> _TASK TO CARRY OUT_: Pick up the write-up on the molecular generalist model after its final sentence and keep it going.

> _TEXT UNDER STUDY_:
Highlights & Insights¶
- Most comprehensive molecular generalist model: The first unified framework simultaneously supporting all four modality combinations — Mol2Mol / Mol2Text / Mol2Num / Text2Mol — covering 16 tasks and 1.42M samples.
- GAL adaptive mechanism: Learnable scaling factors elegantly resolve the intrinsic dimensionality mismatch in multitask settings, directly addressing the fundamental limitation of fixed-rank LoRA in multi-task scenarios.
- MoGE architecture: The combination of shared and routed experts simultaneously preserves general knowledge and enables task specialization, leveraging the complementary strengths of MoE and adaptive LoRA.
- Strong scaling evidence: Clear scaling trends are observed along both data and parameter dimensions; representation convergence analysis provides empirical support for the hypothesis of universal molecular representations.
- Exceptional parameter efficiency: 2.2B parameters outperform 6.7B expert models and even surpass 685B DeepSeekV3 in few-shot settings.
Limitations & Future Work¶
- Computational constraints: The performance ceiling of larger-scale models remains unexplored; the scaling trends observed at 8B suggest further gains are achievable with larger models.
- Small molecules only: The current dataset and tasks are limited to small molecules, excluding important biological scenarios such as proteins and protein–small molecule interactions.
- Fixed MoGE configuration: The number of experts (5) and the starting layer for MoGE (1/4L) are hyperparameters; optimal configurations may differ depending on task scale.

> _DATASET RECORDS_:
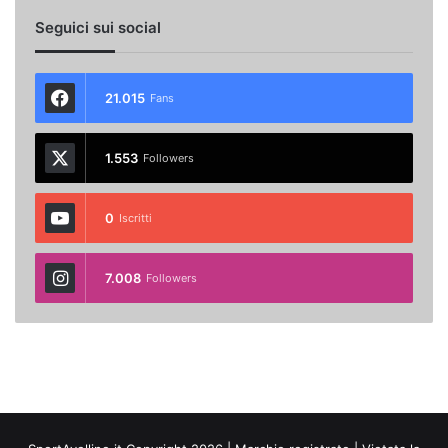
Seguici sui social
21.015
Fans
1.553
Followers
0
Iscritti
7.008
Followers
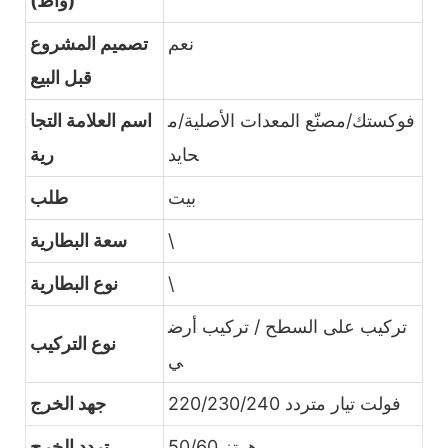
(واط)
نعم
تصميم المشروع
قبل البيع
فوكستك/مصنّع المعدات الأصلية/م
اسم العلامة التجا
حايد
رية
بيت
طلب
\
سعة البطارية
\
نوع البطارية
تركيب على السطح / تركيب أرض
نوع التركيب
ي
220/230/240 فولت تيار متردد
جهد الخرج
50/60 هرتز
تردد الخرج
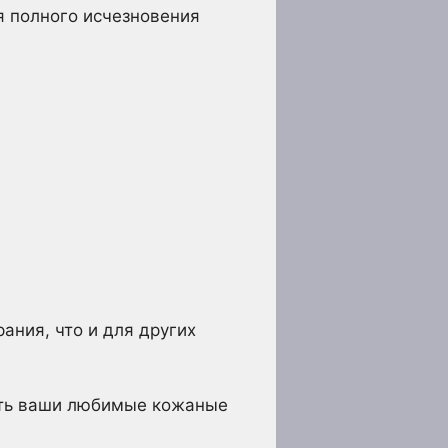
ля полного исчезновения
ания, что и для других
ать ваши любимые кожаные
==
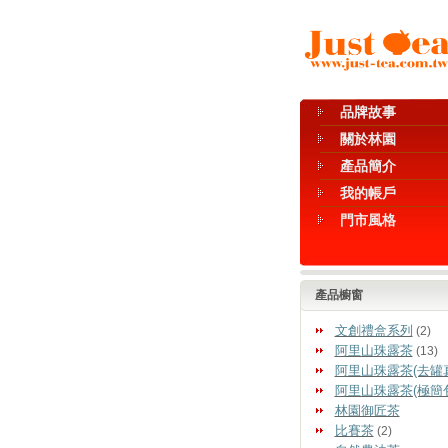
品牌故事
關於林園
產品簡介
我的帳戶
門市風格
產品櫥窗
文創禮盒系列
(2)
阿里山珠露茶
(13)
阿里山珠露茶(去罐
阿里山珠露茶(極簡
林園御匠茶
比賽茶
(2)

> _SOLVED PROBLEM_:
- Dependence on SELFIES: Although SELFIES guarantees molecular validity, the broader community predominantly uses SMILES, which may limit compatibility with existing toolchains.
- Lack of downstream application validation: End-to-end utility has not been evaluated in real drug discovery pipelines (e.g., molecular docking, ADMET prediction).
Related Work & Insights¶
- Molecular foundation models: Mol-Instruction (first molecular instruction tuning) → InstructMol (2D graph + multi-LoRA) → HIGHT (multi-level 2D graph features) → 3D-MoLM (3D molecular representations) → PRESTO (domain pretraining + multitask) → Omni-Mol, achieving the most comprehensive "one-model-fits-all" solution.
- Unified generative modeling: Inspired by GPT/Flamingo/LLaVA's unification of multimodal understanding and generation, Omni-Mol introduces this paradigm into the molecular domain.
- LoRA and variants: Building on standard LoRA, learnable dynamic scaling is introduced and combined with MoE to enable adaptive multitask fine-tuning.
- Representation convergence hypothesis: Motivated by the Platonic Representation Hypothesis, the paper empirically validates the trend of molecular representations converging toward a universal space under multitask training.
Rating¶
- Novelty: ⭐⭐⭐⭐ — The combination of GAL and MoGE is novel and the task taxonomy is well-structured; however, the core components (LoRA + MoE) are built upon existing techniques.
- Experimental Thoroughness: ⭐⭐⭐⭐⭐ — Comprehensive evaluation across 16 tasks, with complete ablation studies, scaling experiments, and representation convergence analysis; baselines include both expert and generalist models.
- Writing Quality: ⭐⭐⭐⭐ — Clear structure and rigorous motivation; however, the heavy use of notation and formulas, along with some extremely dense tables, may impede readability.
- Value: ⭐⭐⭐⭐ — Provides a solid baseline framework and large-scale dataset for building a general-purpose AI chemist; both data and model are open-sourced.